Isn’t that the cliché?
I wrote a sappy paragraph about New York but (you’re welcome) deleted it. A two-month silence on this blog shouldn’t end with a whine. Besides, there’s very little to whine about.
I live in New York City as of eight days ago, attending a seminary every Christian I respect respects. The school is old and beautiful and populated with wonderful people. I have my cat with me, good physical and psychological health, and part-time work doing something I enjoy. I’ve been talking to my family, even my mother, on a weekly basis, and leaving Oregon instilled in me the divine sense that I am deeply loved. Teenage girls and the marketers who cater to them stripped the word “blessed” of any meaning, so I’ll say I’m in a stage of life where joy seems to be the only appropriate response.
And I am, for the most part, brimming with joy. I walked to Central Park yesterday to read a book of poems. I chose a bench near a pond where ducks bobbed through patches of algae, fish leapt up at dragonflies mating, and two sets of French children stopped to point out a rat that every few minutes darted from and back into a bush along the shore. It was a scene Meg Ryan would describe to Tom Hanks in a sexually-charged You’ve Got Mail e-mail. God. Thanks.
(I’ve been reading Anne Lamott in secret since I arrived here. I don’t know that Union would frown at this, but I tend to trust my shame in the rare moments it pops up. Even if I hide her behind Flannery O’Connor on my shelf, I treasure Lamott’s candor and good humor. The second of her three essential prayers is “Thanks,” which I’ve repeated to myself continually throughout the past week.)
So I’m well! And if I ever don’t sound well during the next three years, consider it a cognitive indiscretion: I must’ve forgotten where I am.
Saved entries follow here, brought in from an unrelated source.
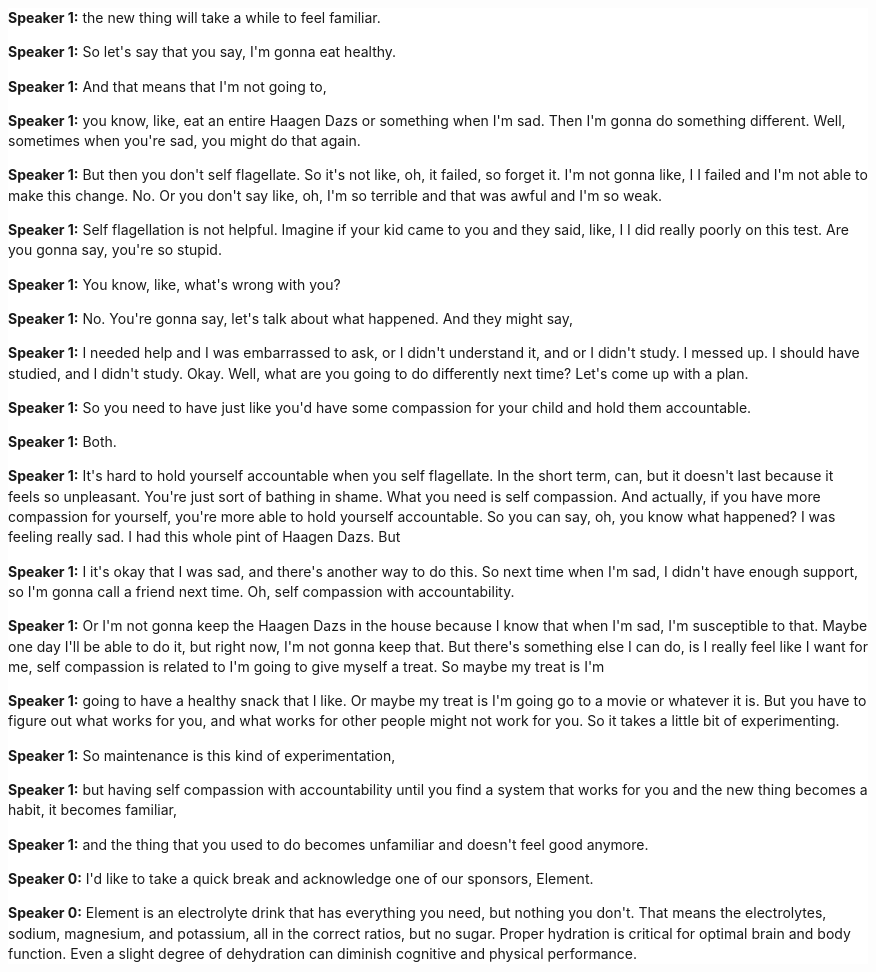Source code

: **Speaker 1:** the new thing will take a while to feel familiar.

**Speaker 1:** So let's say that you say, I'm gonna eat healthy.

**Speaker 1:** And that means that I'm not going to,

**Speaker 1:** you know, like, eat an entire Haagen Dazs or something when I'm sad. Then I'm gonna do something different. Well, sometimes when you're sad, you might do that again.

**Speaker 1:** But then you don't self flagellate. So it's not like, oh, it failed, so forget it. I'm not gonna like, I I failed and I'm not able to make this change. No. Or you don't say like, oh, I'm so terrible and that was awful and I'm so weak.

**Speaker 1:** Self flagellation is not helpful. Imagine if your kid came to you and they said, like, I I did really poorly on this test. Are you gonna say, you're so stupid.

**Speaker 1:** You know, like, what's wrong with you?

**Speaker 1:** No. You're gonna say, let's talk about what happened. And they might say,

**Speaker 1:** I needed help and I was embarrassed to ask, or I didn't understand it, and or I didn't study. I messed up. I should have studied, and I didn't study. Okay. Well, what are you going to do differently next time? Let's come up with a plan.

**Speaker 1:** So you need to have just like you'd have some compassion for your child and hold them accountable.

**Speaker 1:** Both.

**Speaker 1:** It's hard to hold yourself accountable when you self flagellate. In the short term, can, but it doesn't last because it feels so unpleasant. You're just sort of bathing in shame. What you need is self compassion. And actually, if you have more compassion for yourself, you're more able to hold yourself accountable. So you can say, oh, you know what happened? I was feeling really sad. I had this whole pint of Haagen Dazs. But

**Speaker 1:** I it's okay that I was sad, and there's another way to do this. So next time when I'm sad, I didn't have enough support, so I'm gonna call a friend next time. Oh, self compassion with accountability.

**Speaker 1:** Or I'm not gonna keep the Haagen Dazs in the house because I know that when I'm sad, I'm susceptible to that. Maybe one day I'll be able to do it, but right now, I'm not gonna keep that. But there's something else I can do, is I really feel like I want for me, self compassion is related to I'm going to give myself a treat. So maybe my treat is I'm

**Speaker 1:** going to have a healthy snack that I like. Or maybe my treat is I'm going go to a movie or whatever it is. But you have to figure out what works for you, and what works for other people might not work for you. So it takes a little bit of experimenting.

**Speaker 1:** So maintenance is this kind of experimentation,

**Speaker 1:** but having self compassion with accountability until you find a system that works for you and the new thing becomes a habit, it becomes familiar,

**Speaker 1:** and the thing that you used to do becomes unfamiliar and doesn't feel good anymore.

**Speaker 0:** I'd like to take a quick break and acknowledge one of our sponsors, Element.

**Speaker 0:** Element is an electrolyte drink that has everything you need, but nothing you don't. That means the electrolytes, sodium, magnesium, and potassium, all in the correct ratios, but no sugar. Proper hydration is critical for optimal brain and body function. Even a slight degree of dehydration can diminish cognitive and physical performance.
Or I remembered where I was.
A year and some months ago I wanted to leave Oregon, find work, any work, in San Antonio, and die as a spinster with a few old college friends. I was lonely and anxious, no longer in love with my crazy ex but not fully recovered from him either. Then I made two wonderful friends, dated some, and resolved to apply to seminaries and divinity schools on the east coast, where my favorite college professor and occasional guru predicted I would thrive. And then, at a lewdly-named dance party, I met a guy whom I dated for eight months, and with whom I eventually fell in love.
He deserves a blog series all to himself, and he’s been promised a long, genre-bending piece I started before I left. I won’t say much else now, except that leaving Oregon was painful in the necessary way life often is—as putting an arthritic dog to sleep, or choosing which photographs to save from a hurricane. I cried and cried. I left him and too many dear friends to name, and a therapist who might as well have been a sage, and one of those rare churches that makes you proud to call yourself a Christian, and a state where I entered as a dumb, dumb, lovestruck kid and became, if not an adult, at least a more realized individual and upright citizen.
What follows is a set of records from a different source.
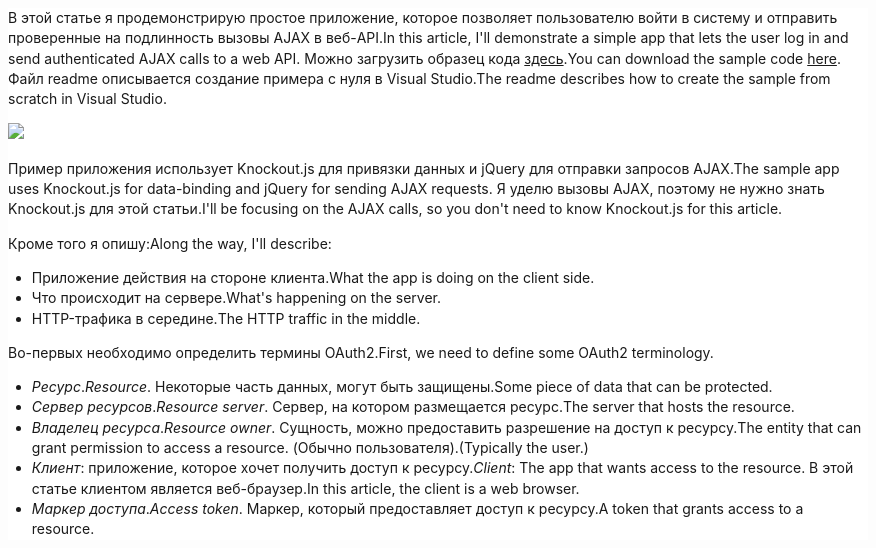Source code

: <span data-ttu-id="5d208-132">В этой статье я продемонстрирую простое приложение, которое позволяет пользователю войти в систему и отправить проверенные на подлинность вызовы AJAX в веб-API.</span><span class="sxs-lookup"><span data-stu-id="5d208-132">In this article, I'll demonstrate a simple app that lets the user log in and send authenticated AJAX calls to a web API.</span></span> <span data-ttu-id="5d208-133">Можно загрузить образец кода [здесь](https://github.com/MikeWasson/LocalAccountsApp).</span><span class="sxs-lookup"><span data-stu-id="5d208-133">You can download the sample code [here](https://github.com/MikeWasson/LocalAccountsApp).</span></span> <span data-ttu-id="5d208-134">Файл readme описывается создание примера с нуля в Visual Studio.</span><span class="sxs-lookup"><span data-stu-id="5d208-134">The readme describes how to create the sample from scratch in Visual Studio.</span></span>

[![](individual-accounts-in-web-api/_static/image2.png)](individual-accounts-in-web-api/_static/image1.png)

<span data-ttu-id="5d208-135">Пример приложения использует Knockout.js для привязки данных и jQuery для отправки запросов AJAX.</span><span class="sxs-lookup"><span data-stu-id="5d208-135">The sample app uses Knockout.js for data-binding and jQuery for sending AJAX requests.</span></span> <span data-ttu-id="5d208-136">Я уделю вызовы AJAX, поэтому не нужно знать Knockout.js для этой статьи.</span><span class="sxs-lookup"><span data-stu-id="5d208-136">I'll be focusing on the AJAX calls, so you don't need to know Knockout.js for this article.</span></span>

<span data-ttu-id="5d208-137">Кроме того я опишу:</span><span class="sxs-lookup"><span data-stu-id="5d208-137">Along the way, I'll describe:</span></span>

- <span data-ttu-id="5d208-138">Приложение действия на стороне клиента.</span><span class="sxs-lookup"><span data-stu-id="5d208-138">What the app is doing on the client side.</span></span>
- <span data-ttu-id="5d208-139">Что происходит на сервере.</span><span class="sxs-lookup"><span data-stu-id="5d208-139">What's happening on the server.</span></span>
- <span data-ttu-id="5d208-140">HTTP-трафика в середине.</span><span class="sxs-lookup"><span data-stu-id="5d208-140">The HTTP traffic in the middle.</span></span>

<span data-ttu-id="5d208-141">Во-первых необходимо определить термины OAuth2.</span><span class="sxs-lookup"><span data-stu-id="5d208-141">First, we need to define some OAuth2 terminology.</span></span>

- <span data-ttu-id="5d208-142">*Ресурс*.</span><span class="sxs-lookup"><span data-stu-id="5d208-142">*Resource*.</span></span> <span data-ttu-id="5d208-143">Некоторые часть данных, могут быть защищены.</span><span class="sxs-lookup"><span data-stu-id="5d208-143">Some piece of data that can be protected.</span></span>
- <span data-ttu-id="5d208-144">*Сервер ресурсов*.</span><span class="sxs-lookup"><span data-stu-id="5d208-144">*Resource server*.</span></span> <span data-ttu-id="5d208-145">Сервер, на котором размещается ресурс.</span><span class="sxs-lookup"><span data-stu-id="5d208-145">The server that hosts the resource.</span></span>
- <span data-ttu-id="5d208-146">*Владелец ресурса*.</span><span class="sxs-lookup"><span data-stu-id="5d208-146">*Resource owner*.</span></span> <span data-ttu-id="5d208-147">Сущность, можно предоставить разрешение на доступ к ресурсу.</span><span class="sxs-lookup"><span data-stu-id="5d208-147">The entity that can grant permission to access a resource.</span></span> <span data-ttu-id="5d208-148">(Обычно пользователя).</span><span class="sxs-lookup"><span data-stu-id="5d208-148">(Typically the user.)</span></span>
- <span data-ttu-id="5d208-149">*Клиент*: приложение, которое хочет получить доступ к ресурсу.</span><span class="sxs-lookup"><span data-stu-id="5d208-149">*Client*: The app that wants access to the resource.</span></span> <span data-ttu-id="5d208-150">В этой статье клиентом является веб-браузер.</span><span class="sxs-lookup"><span data-stu-id="5d208-150">In this article, the client is a web browser.</span></span>
- <span data-ttu-id="5d208-151">*Маркер доступа*.</span><span class="sxs-lookup"><span data-stu-id="5d208-151">*Access token*.</span></span> <span data-ttu-id="5d208-152">Маркер, который предоставляет доступ к ресурсу.</span><span class="sxs-lookup"><span data-stu-id="5d208-152">A token that grants access to a resource.</span></span>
Teenage girls, damn it, I’m blessed in this school and in New York. To come here at the cost of everything I left behind is no curse, but the loss does temper the joy. It dulls those sharp scenes in the park, in my little 300-year-old room where my cat spends his days asleep or hunting flies near the window, and in a refectory full of interesting, thoughtful peers. The joys of New York are great, but they’re changed joys from those I knew in Oregon. To write it all out helps. I am grateful to be here, and grateful for the joys and love in Oregon. They aren’t dead, and this isn’t a tragedy, just a change.